> REQUEST
Reproduce the Terracotta Army text from "In April 1974, Zhao" to "China’s First Emperor.", substituting "earthenware" for every occurrence of "clay".

Before burying himself with an army of 8,000 terracotta soldiers, Qin Shi Huang ruled China with a single philosophy: "Burn the books, bury the scholars."
In April 1974, Zhao Kangmin, the director of a small public antiquities collection in central China’s Shaanxi province, heard that some nearby villagers might have stumbled upon something interesting.
The farmers, digging a well, had unearthed a bunch of disarticulated body parts made of clay. Based on the location, Zhao suspected that the clay parts would be an important find, and he got on his bike and rushed to see them.
His hunch was right. The discovery that he identified would rank as one of the most spectacular archaeological finds of all time. The Terracotta Army comprised 8,000 clay soldiers, each with a unique face, which filled the tomb of China’s First Emperor.
Qin Shi Huangdi, also called Qin Shi Huang, founded China’s first united imperial dynasty in 221 BC. The Qin Empire would last fewer than four years after his own death, but long afterward, his legacy would affect the lives of the Chinese people long after his passing.
Qin Shi Huang: Building An Empire
Qi Shi Huang’s contemporaries didn’t remember him fondly. The man went down in history as a byword for brutal tyranny.
Born Ying Zheng, or Zhao Zheng, to the royal house of Ying in 259 B.C., the future emperor was the heir of the king of Qin. The Qin state was one of seven kingdoms that remained in central-eastern China after centuries of war and conquest.
Zheng, who ascended to the throne as a child, completed the subjugation of the six rival states by the time he reached his late 30s. To mark a status beyond that of king, Zheng took the name Qin, for his homeland, and the title Shi Huangdi, meaning First Emperor, and evoking a mythical past.
The First Emperor began construction on his tomb complex in 246 B.C., and it was still being expanded when he died 36 years later. A reported 700,000 workers constructed the complex — and this was only one of many major engineering projects Shi Huang spearheaded.
Traditional histories trace the origin of what we call the Great Wall to Qin Shi Huang — although people at the time wouldn’t have used that name for it.
He expanded existing northern fortifications and sent 300,000 troops to pacify the frontier. Prisoners augmented soldiers in the labor force. Estimates of those who died on the job range in the hundreds of thousands, and for centuries the walls remained a symbol of bitter toil rather than national pride.
The Qin Dynasty ramparts wouldn’t have resembled the familiar, later iterations of the Great Wall, which are merely 500 years old. Instead of bricks, early walls were built using rammed earth, as well as natural features like mountains.
Workers filled large wooden containers with soil, which they pounded with mallets, producing a solid mound subject to weathering. Most walls from the Qin era and earlier have long been covered over, repurposed, or just forgotten, but the model of a fortified frontier would endure.

> ENTRIES SHOWN
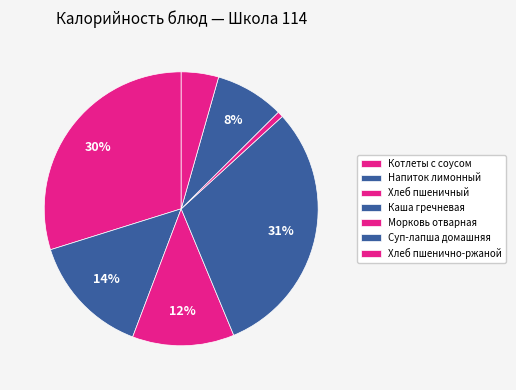

How many segments does this pie chart have?

7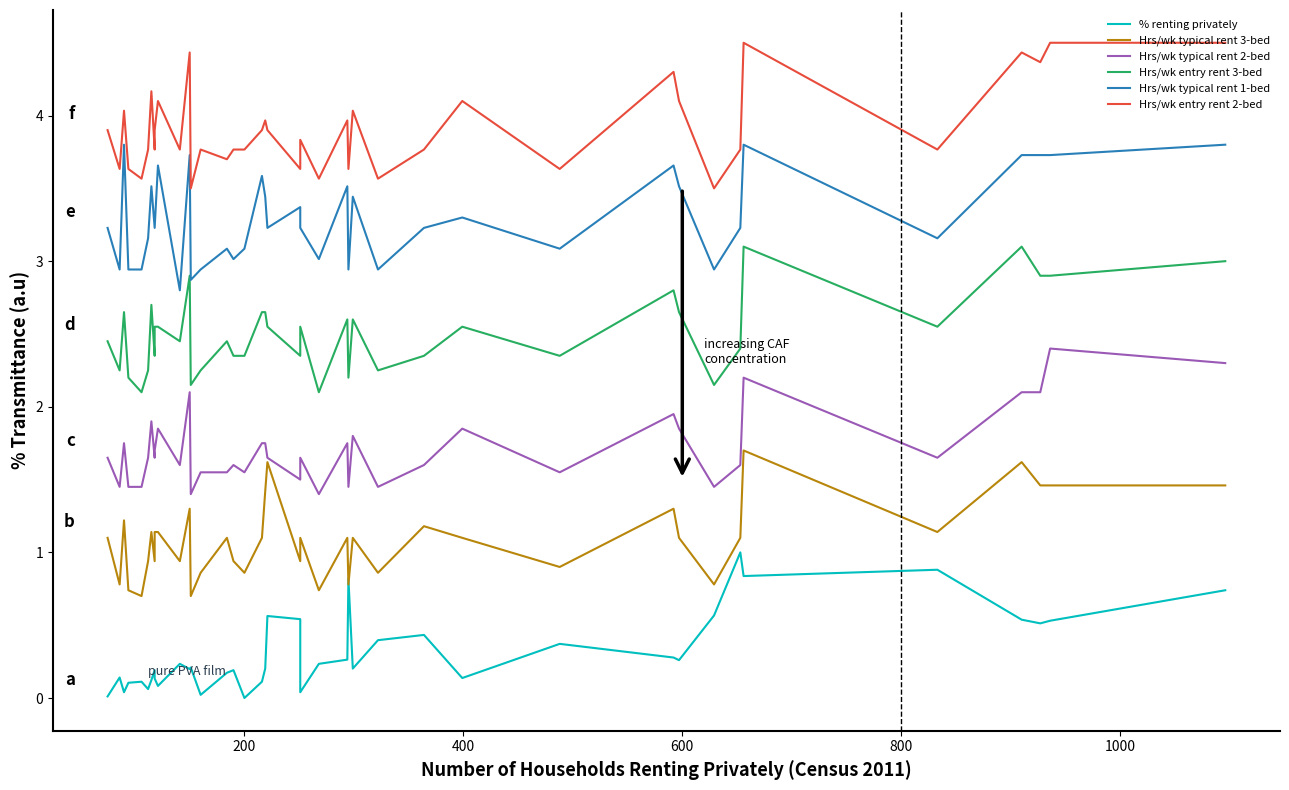

What is the label of the 6th point from the left?

1000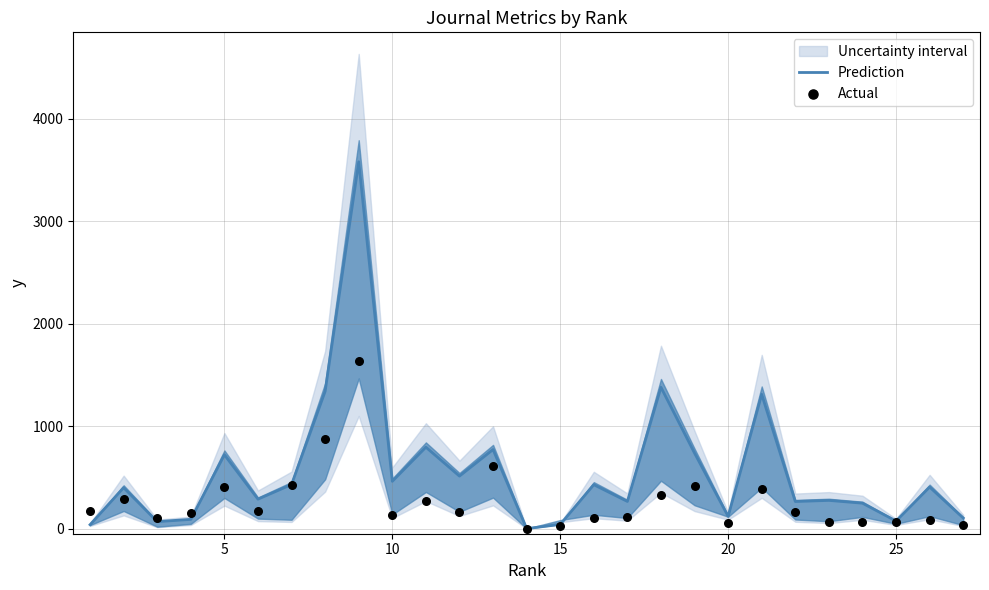

Which series has the widest spread of Y values?

Prediction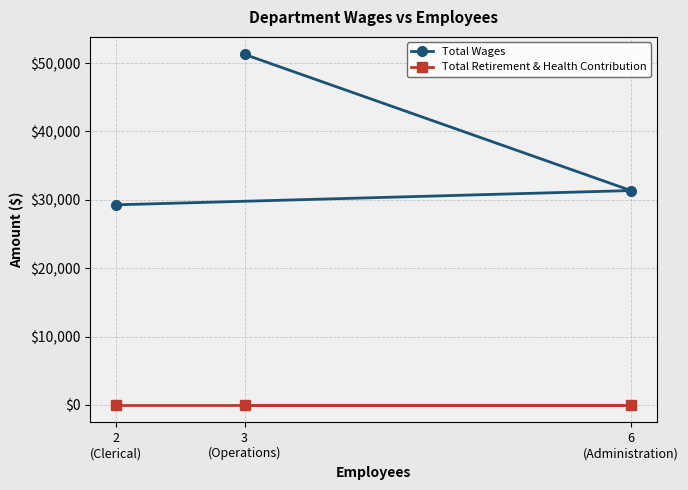

True or false: Total Wages has a value of 51265 at 3
(Operations).

True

> TASK OUTPUT
In April 1974, Zhao Kangmin, the director of a small public antiquities collection in central China’s Shaanxi province, heard that some nearby villagers might have stumbled upon something interesting.
The farmers, digging a well, had unearthed a bunch of disarticulated body parts made of earthenware. Based on the location, Zhao suspected that the earthenware parts would be an important find, and he got on his bike and rushed to see them.
His hunch was right. The discovery that he identified would rank as one of the most spectacular archaeological finds of all time. The Terracotta Army comprised 8,000 earthenware soldiers, each with a unique face, which filled the tomb of China’s First Emperor.